Open richardjgowers opened 9 months ago

richardjgowers commented 9 months ago

Define how the auto-documentation of yaml files will behave.

Should define

richardjgowers commented 9 months ago

tool discoverability seems pretty easy: https://packaging.python.org/en/latest/guides/creating-and-discovering-plugins/#using-package-metadata

e.g. if I put this line in kartograf's pyproject.toml:

[project.entry-points."openfe.mappers"]
Kartman = "kartograf.atom_mapper.KartografAtomMapper"

then in python I can do:

In [6]: metadata.entry_points(group='openfe.mappers')
Out[6]: [EntryPoint(name='Kartman', value='kartograf.atom_mapper.KartografAtomMapper', group='openfe.mappers')]

and life is good.

dwhswenson commented 9 months ago

The approach that is already built into plugcli is the other one on that page: https://packaging.python.org/en/latest/guides/creating-and-discovering-plugins/#using-namespace-packages The plugcli plugins are also inspired by this: https://click.palletsprojects.com/en/8.1.x/commands/#custom-multi-commands

The advantage of this approach is that you can also easily allow "quick and dirty" plugins. A simple, self-contained plugin can be loaded from a file without needing to go through packaging. This is great for the kinds of users who are uncomfortable with Python packaging (or as a first step before properly packaging something up).

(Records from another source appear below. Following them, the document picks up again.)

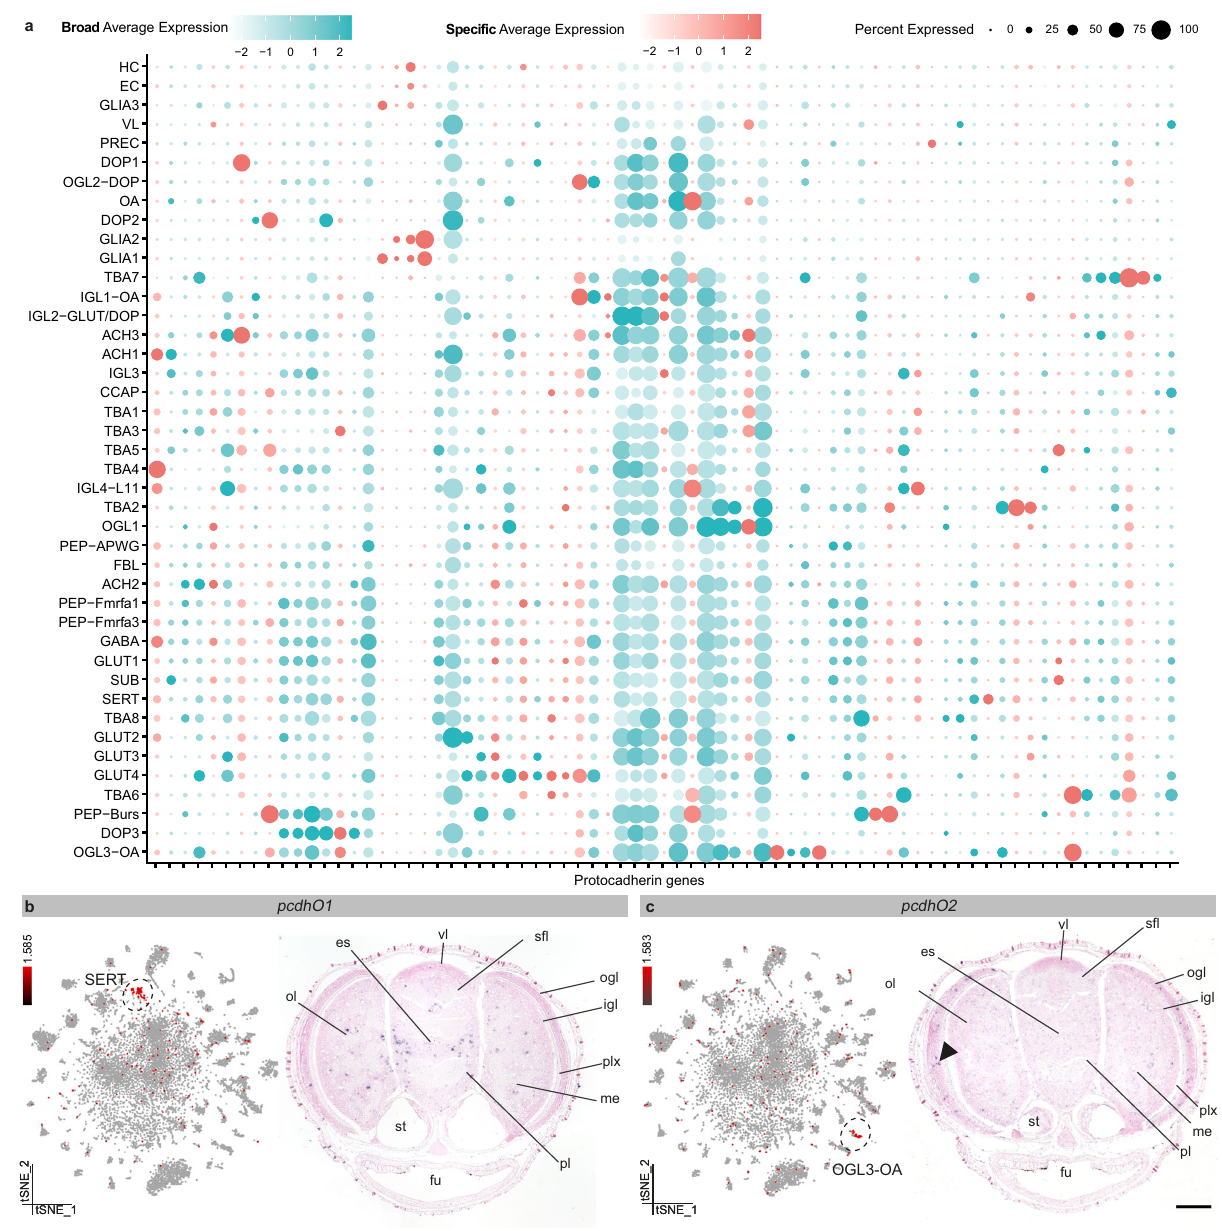
c Protocadherin O2 ( pcdhO2 ) is expressed within the octopaminergic neurons localized intheoutergranularlayer(OGL3-OA),apositive signalisindicatedwitha blackarrow.Scalebarsrepresent100 µ m.esesophagus,fufunnel,iglinnergranular layer, me medulla, ogl outer granular layer, ol optic lobe, pl pedal lobe, plx plexi- form layer, s fl superior frontal lobe, st statocysts, vl vertical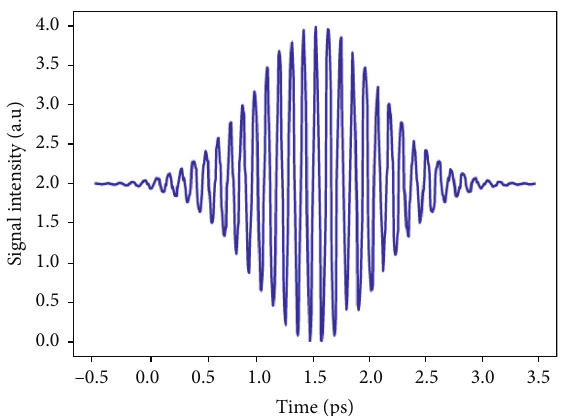
Figure 5: Signal intensity of the broadband coherent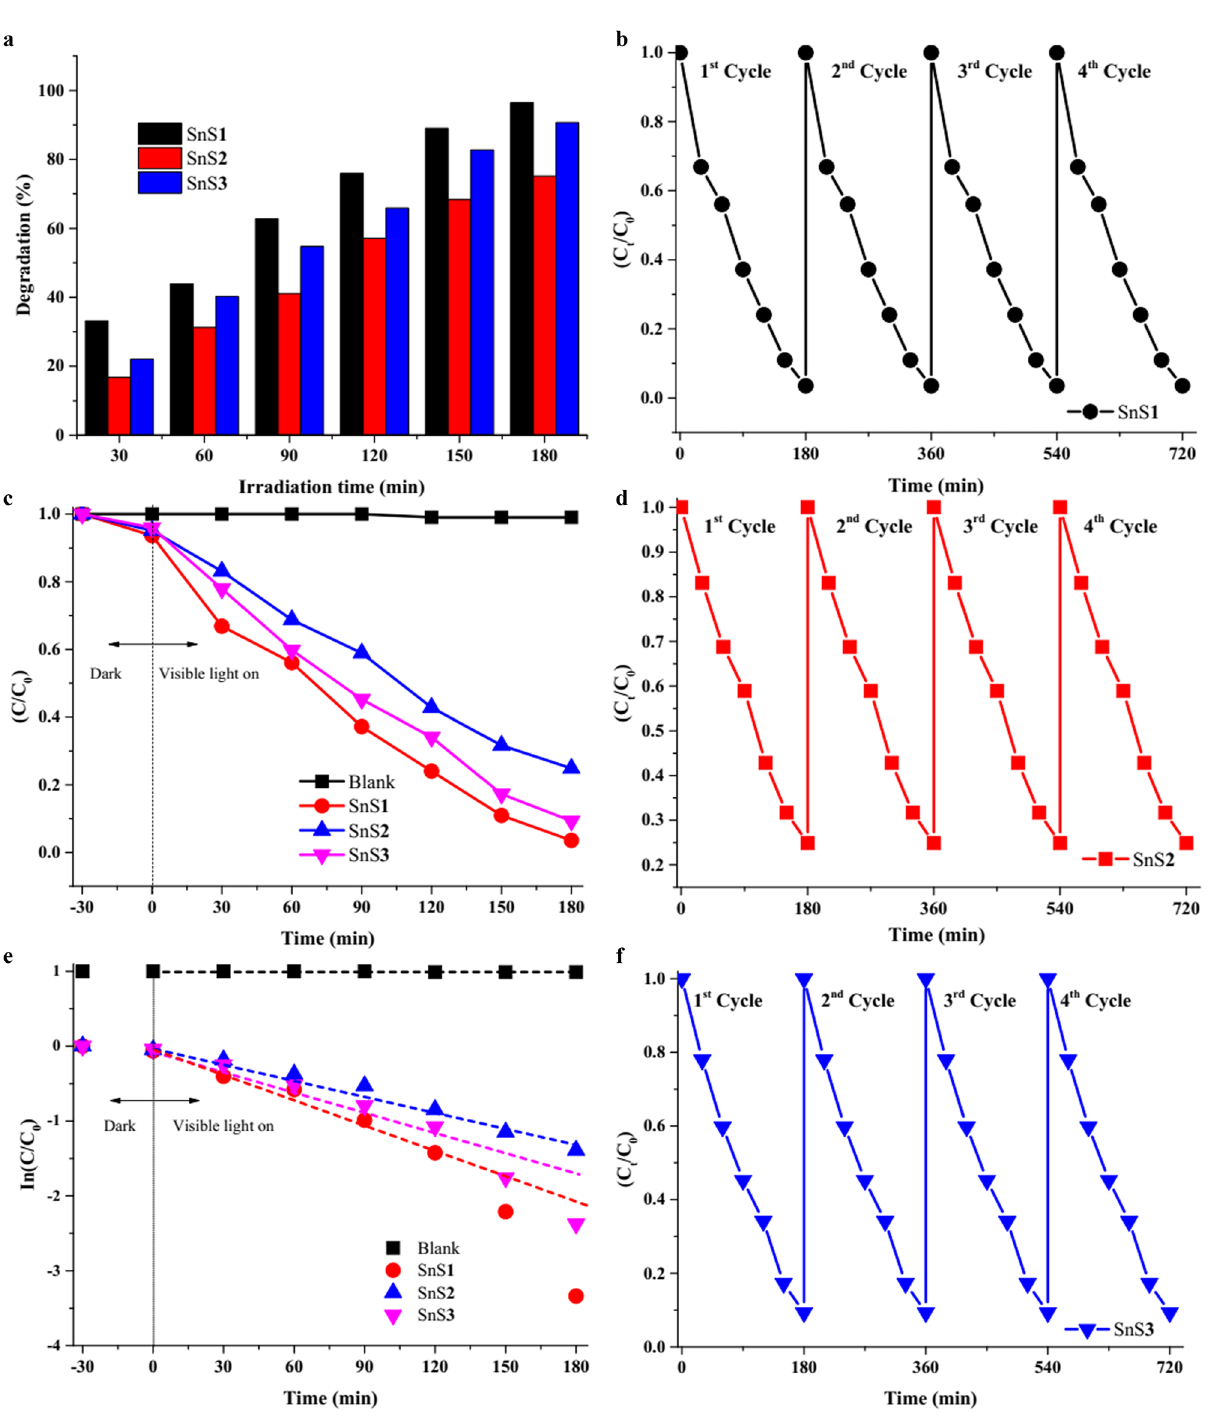
Figure 5: ( a ) Degradation bar chart; ( b ) plot of C t / C 0 versus time; ( c ) kinetic studies; ( d – f ) recycling runs using SnS as photocatalyst for phenol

On the user end, this is just a matter of

# in a module in the openfe_plugins namespace, or in a file to be placed in the appropriate location
from openfecli.plugins import AtomMapperPlugin
# (or maybe this is YAMLPlugin, and requires a parameter to specify that it is an atom mapper)

PLUGIN = AtomMapperPlugin(...)

with some parameters in ... that link to the actual functionality.

On our end, you can collect all plugins with:

from plugcli.plugin_management import NamespacePluginLoader

ns_loader = NamespacePluginLoader("openfe_plugins", AtomMapperPlugin)
plugins = ns_loader()

To also support quick and dirty plugins in ~/.openfe/plugins/ (although we shouldn't hard-code that directory; use tools that give the correct system-specific directories):

from plugcli.plugin_management import FilePluginLoader

file_loader = FilePluginLoader("~/.openfe/plugins", AtomMapperPlugin)

plugins.append(file_loader())
richardjgowers commented 9 months ago

Wouldn't the user package also have to do some packaging work to get their Plugin to appear under the openfe_plugins namespace?

dwhswenson commented 9 months ago

Two mechanisms for plugin registration:

  1. Quick and dirty. File based. No packaging needed. Put file in something like ~/.openfe/plugins/my_plugin.py
  2. Package based -- if a plugin in stable enough that versions matter, this should be used. Packaging involves:
    • use find_namespace: for options.packages
    • put the plugin in openfe_plugins/my_plugin/__init__.py
dwhswenson commented 9 months ago

An example where we did this: https://github.com/dwhswenson/fabulous-paths/

Two comments on that

  1. It is based on an old infrastructure that required a module to define variables CLI, SECTION, and OPS_VERSION: you'll see those imported in paths_cli_plugins/fabulous/__init__.py. The new approach would just put the plugin instance in __init__.py.
  2. The science side of that never got fully hooked up, although the infrastructure was working fine.